Correct tokenizer for BERT Rasa/LaBSE

I understand when using pretrained models like BERT you have to use the exact same tokenizer the model has been trained for. For BERT this is the word piece tokenizer, probably the same is true for Rasa/LaBSE (?)

In version 2.x of Rasa Open Source this tokenizer seems to have been fetched automatically by the HFTransformersNLP component. Since version 3.x the new component LanguageModelFeaturizer doesn’t seem to do this anymore.
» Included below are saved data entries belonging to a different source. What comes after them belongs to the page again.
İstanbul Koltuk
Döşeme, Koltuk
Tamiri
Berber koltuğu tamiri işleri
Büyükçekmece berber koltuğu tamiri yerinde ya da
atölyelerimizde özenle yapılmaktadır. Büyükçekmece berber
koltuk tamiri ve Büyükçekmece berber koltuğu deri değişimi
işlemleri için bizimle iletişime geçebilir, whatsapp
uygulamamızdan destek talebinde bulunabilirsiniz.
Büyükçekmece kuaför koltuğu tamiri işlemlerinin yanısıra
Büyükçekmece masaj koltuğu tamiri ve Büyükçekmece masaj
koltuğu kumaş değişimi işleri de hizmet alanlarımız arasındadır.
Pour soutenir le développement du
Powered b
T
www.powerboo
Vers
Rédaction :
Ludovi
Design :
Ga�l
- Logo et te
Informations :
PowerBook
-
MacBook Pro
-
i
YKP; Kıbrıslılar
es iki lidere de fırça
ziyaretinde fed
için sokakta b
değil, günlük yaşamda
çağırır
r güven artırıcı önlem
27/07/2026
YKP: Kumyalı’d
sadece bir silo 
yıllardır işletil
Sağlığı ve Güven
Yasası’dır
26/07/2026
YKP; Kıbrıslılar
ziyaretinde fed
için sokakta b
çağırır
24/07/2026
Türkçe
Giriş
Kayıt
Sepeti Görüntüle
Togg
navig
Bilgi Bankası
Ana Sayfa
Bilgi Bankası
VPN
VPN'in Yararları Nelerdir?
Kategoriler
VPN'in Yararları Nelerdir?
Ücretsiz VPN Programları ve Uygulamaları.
The docs say “Include a Tokenizer component before this component.”

On the other hand the doc goes on to say, models can only be used if “The model uses the default tokenizer”, which seems to indicate that this default tokenizer will be used by the Rasa pipeline irrespectively of the selected Tokenizer component.

Could anyone please clarify

  1. Whether the Tokenizer component in the pipeline is used for BERT Rasa/LaBSE as LanguageModelFeaturizer
  2. What tokenizer needs to be used and
  3. How that can be achieved?

Thanks so much!

Hi By looking at the source code for the lm_featurizer at NLU’s dense featurizer module we can understand that internally when loading LanguageModelFeaturizer component in pipeline, rasa automatically downlods the language model tokenizer using hugginface SDK.

there’s no need to add any specific tokenizer to use LangaudeModelFeatruizer, just add at least one tokenizer to prevent invalid config file and you’re fine.

1 Like

Thanks so much for looking into it!

1 Like